Since each line of the webpage is in the variable lines, and we can loop through it. Here's an outline: it traverses the list by line number since we'll want to refer to the lines after it (where the name and titles are stored):

for i in range(len(lines)):
	#Check if the lines[i] has a date in it (can use find() or regular expressions)
	#If it does print it, 
	#	as well as the subsequent lines[i+2] (has name) and 
	#	lines[i+4] (has title)

Test and debug your program and then figure out how to print just the date, name, affiliation, and title (without the HTML formatting statements).

Challenges

Tech Skills Bonus: Beautiful Soup

For those who are going to be digging deep into webpages, there's a lovely package that makes it much easier (if the above web scraping was more than enough for you, skip this section).

The Beautiful Soup package for Python has the motto:

You didn't write that awful page. You're just trying to get some data out of it. Beautiful Soup is here to help. Since 2004, it's been saving programmers hours or days of work on quick-turnaround screen scraping projects.
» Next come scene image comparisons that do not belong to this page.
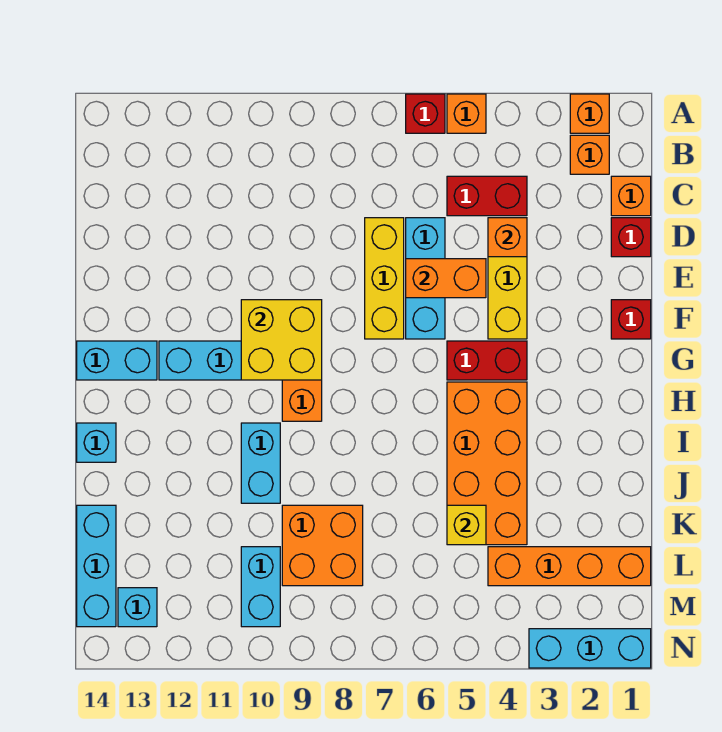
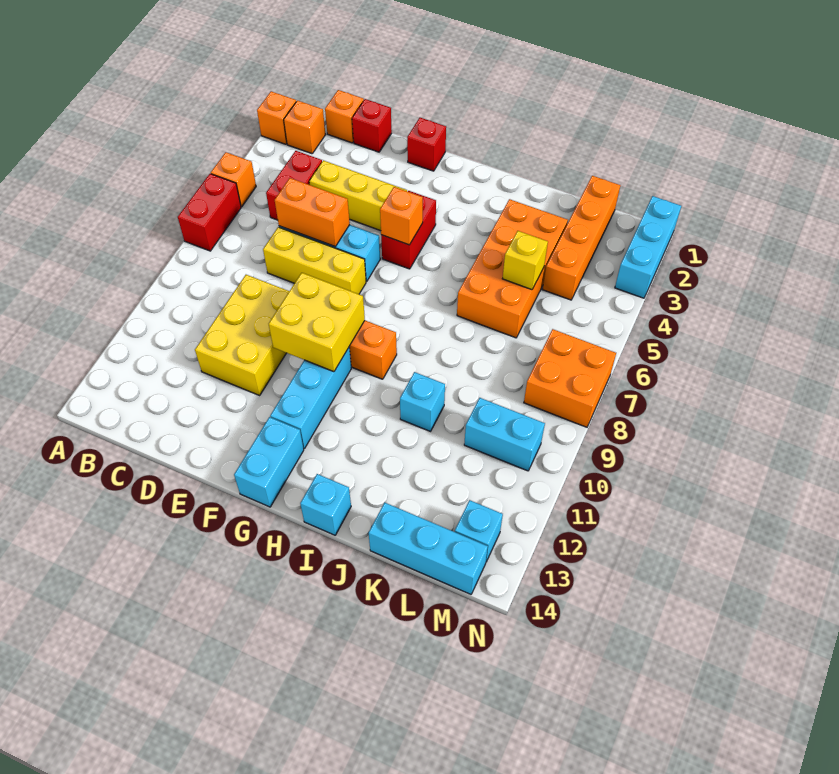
red brick A6 level 1 -> red brick A6:A7 level 1
orange brick D4 level 2 -> orange brick G5 level 2
none -> yellow brick D9:E11 level 1
orange brick E5:E6 level 2 -> orange brick D6:E6 level 2
orange brick H4:K5 level 1 -> orange brick J3:K6 level 1
cyan brick I10:J10 level 1 -> cyan brick J10 level 1
orange brick K8:L9 level 1 -> orange brick M7:N8 level 1

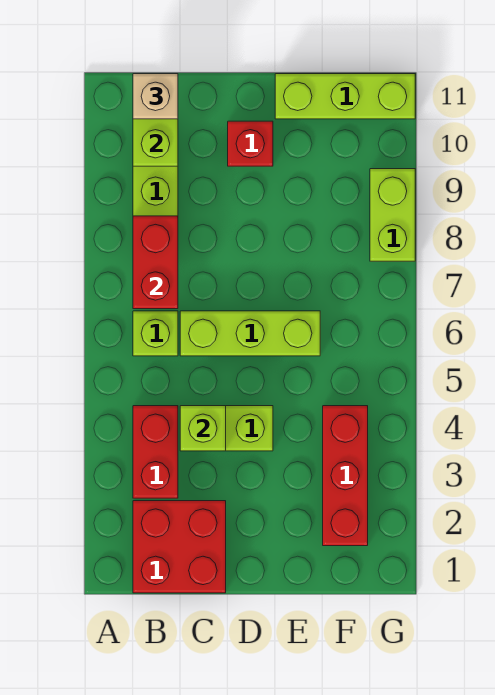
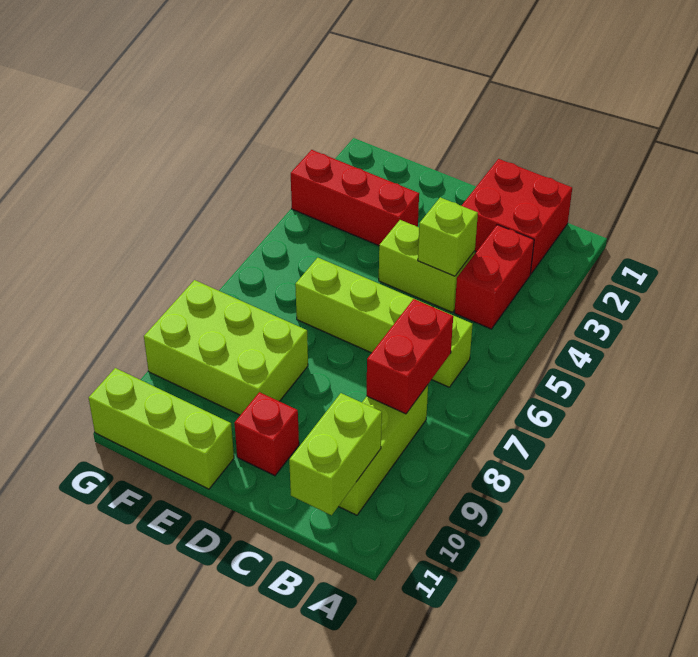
tan brick B11 level 3 -> none
red brick F2:F4 level 1 -> red brick E3:G3 level 1
lime brick G8:G9 level 1 -> lime brick E8:G9 level 1

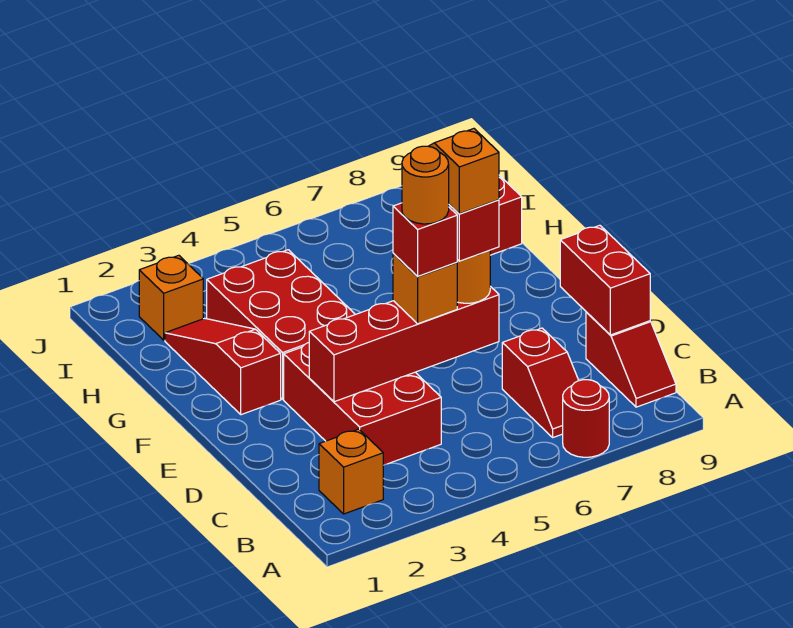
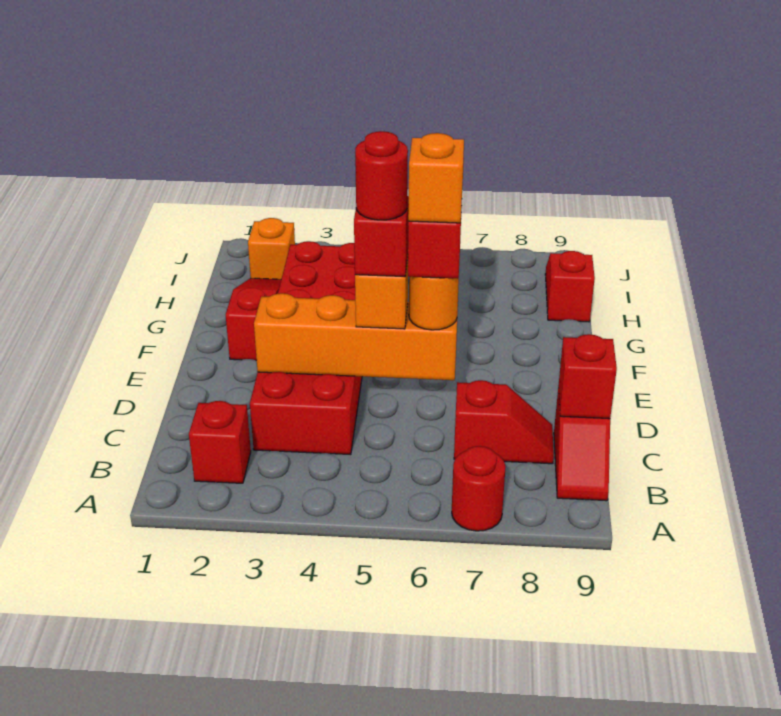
orange brick B2 level 1 -> red brick B2 level 1
red slope B7:C7 level 1 top C -> red slope C7:C8 level 1 top 7
red brick C9:D9 level 2 -> red brick C9 level 2
red brick D3:D6 level 2 -> orange brick D3:D6 level 2
orange round brick D5 level 5 -> red round brick D5 level 5

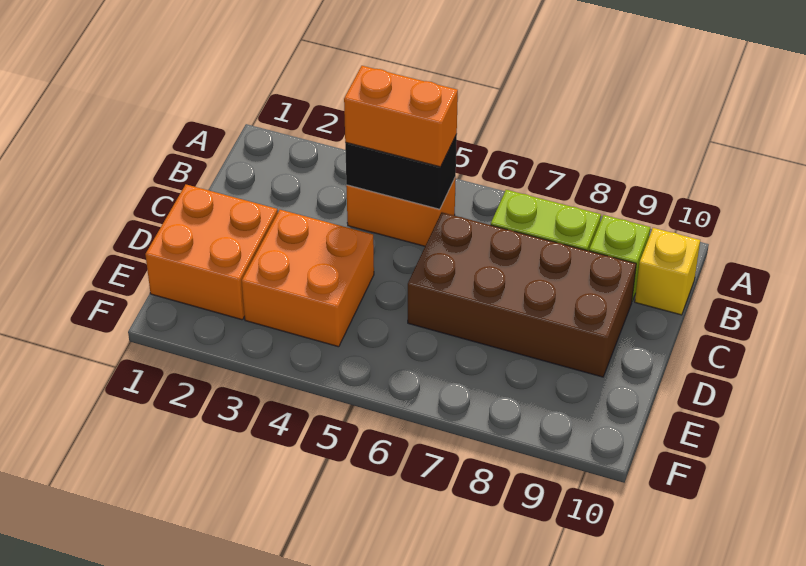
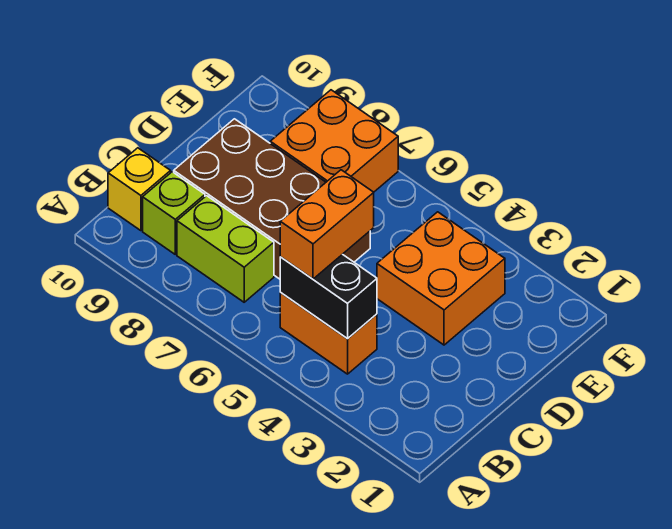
orange brick B4:B5 level 3 -> orange brick B5:C5 level 3
orange brick D1:E2 level 1 -> orange brick E7:F8 level 1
Like folium or pandas, you will need to download the package to your machine to use it. Here is the soup quick start.

Group Work

This week's readings focus on the income inequality in New York City. The ERSI storymap illustrates the income disparity across the city as well as several other metropolitian areas. Working with your group, answer the following questions and submit via Blackboard:
  1. Using the interactive map of New York City with the number of households earning over $200,000 per year and those earning less than $25,000, find the census tract in each borough that has the highest ratio of high-to-low earners?
  2. Find the census tract in each borough with the fewest high income earners.
  3. The article suggests that New York City is more mixed by income with extremely wealthy neighborhoods adjacent to poor neighborhoods, when compared to other cities. How could you use the data to test this statement? No need to write code, but as a group, come up with a way to analysis the data ERSI has collated. Your answer should outline a way to say if the statement is true or false.